- [TAREFAS]:
1. Responda, com base no texto sobre o artigo de Cavaco Silva, às seguintes perguntas:
(a) Em que jornal assina Cavaco Silva o texto referido?
(b) Que programa é descrito como "o maior no domínio da habitação alguma vez levado à prática em Portugal"?
(c) Que extensão tem o troço do IP4 mencionado e entre que localidades se situa?
2. Retome o texto sobre o artigo de Cavaco Silva a partir do ponto em que termina.

- [TEXTO EXTRAÍDO]:
17 jan, 2024 - 06:51 • Beatriz Pereira
"Com a falta de humildade e a vaidade que me são atribuídas digo que estou absolutamente convencido de que" enquanto foi primeiro-ministro, entre 1985 e 1995, "em nenhuma outra década foi alcançado resultado semelhante".
É desta forma que o ex-Presidente da República Aníbal Cavaco Silva começa um texto, que assina no jornal Observador, esta quarta-feira, intitulado como "Memórias de um governo “cansado” e “arrogante” (Parte I)".
Num longo texto, em que assinala um rol de feitos durante o tempo que foi primeiro-ministro, Cavaco compara, com ironia, os seus dois últimos anos de Governo com os últimos oito do Governo socialista, auto-elogiando o seu trabalho à frente do país, que "deu um salto em frente e que muito surpreendeu a União Europeia".
O ex-Presidente da República começa por relembrar o programa de erradicação das barracas das áreas metropolitanas de Lisboa e Porto, "o maior no domínio da habitação alguma vez levado à prática em Portugal", diz.
"Por um lado, a conclusão do troço do IP4, na extensão de 52 quilómetros, de Vila Real a Mirandela, (...) por outro lado, a construção da Ponte do Freixo e do seu acesso a sul", relembra ainda.

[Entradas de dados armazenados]
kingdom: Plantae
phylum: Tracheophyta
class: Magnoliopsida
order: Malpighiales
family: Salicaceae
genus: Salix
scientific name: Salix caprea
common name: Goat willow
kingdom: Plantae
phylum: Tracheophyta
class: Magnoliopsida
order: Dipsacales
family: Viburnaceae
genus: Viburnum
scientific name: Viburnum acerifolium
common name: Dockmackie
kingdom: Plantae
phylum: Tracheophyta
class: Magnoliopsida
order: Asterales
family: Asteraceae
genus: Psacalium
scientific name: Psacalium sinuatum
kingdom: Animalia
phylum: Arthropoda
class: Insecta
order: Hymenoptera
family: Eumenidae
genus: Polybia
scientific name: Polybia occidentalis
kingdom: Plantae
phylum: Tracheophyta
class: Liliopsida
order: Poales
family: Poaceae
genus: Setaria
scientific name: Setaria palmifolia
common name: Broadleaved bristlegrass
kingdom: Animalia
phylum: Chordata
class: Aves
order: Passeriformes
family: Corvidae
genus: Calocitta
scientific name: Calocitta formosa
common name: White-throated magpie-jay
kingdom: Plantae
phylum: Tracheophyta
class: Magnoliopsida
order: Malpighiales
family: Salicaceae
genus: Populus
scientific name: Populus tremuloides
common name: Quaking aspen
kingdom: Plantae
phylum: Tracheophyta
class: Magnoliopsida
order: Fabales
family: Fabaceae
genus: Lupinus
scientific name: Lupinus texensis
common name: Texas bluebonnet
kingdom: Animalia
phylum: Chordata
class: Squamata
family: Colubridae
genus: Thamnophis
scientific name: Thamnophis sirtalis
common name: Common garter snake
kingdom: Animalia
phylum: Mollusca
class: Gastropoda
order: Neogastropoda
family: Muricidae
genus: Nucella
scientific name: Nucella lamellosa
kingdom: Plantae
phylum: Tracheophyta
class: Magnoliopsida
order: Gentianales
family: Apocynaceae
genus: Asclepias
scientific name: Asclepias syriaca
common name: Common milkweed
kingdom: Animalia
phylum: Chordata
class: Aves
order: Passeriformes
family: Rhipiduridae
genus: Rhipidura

- [RESPOSTAS POR TAREFA]:
1.
(a) No jornal Observador.
(b) O programa de erradicação das barracas das áreas metropolitanas de Lisboa e Porto.
(c) Tem 52 quilómetros e vai de Vila Real a Mirandela.

2.
Além das estradas e pontes, Cavaco Silva recorda "a preparação do terreno para a realização da Expo’98, a maior obra de requalificação urbana da zona metropolitana de Lisboa desde o tempo do Marquês de Pombal", "a introdução do gás natural em Portugal por gasoduto ligado aos poços da Argélia", "o lançamento, em junho de 1994, do programa das Aldeias Históricas de Portugal", a inauguração do "Hospital Distrital de Leiria, o oitavo construído de raiz durante o meu tempo de primeiro-ministro", "o lançamento do concurso internacional para a introdução do comboio na Ponte 25 de Abril" e até a promoção "da criação da Portugal Telecom".
Cavaco Silva afirma ainda que os feitos que recorda "é suficiente para demonstrar que é compreensível que afamados analistas e cronistas políticos pensem que era natural que os ministros do governo sentissem alguma fadiga física, tal a dimensão da obra realizada nos últimos dois anos da minha década de primeiro-ministro, quando comparada com a dos oito anos do atual poder socialista".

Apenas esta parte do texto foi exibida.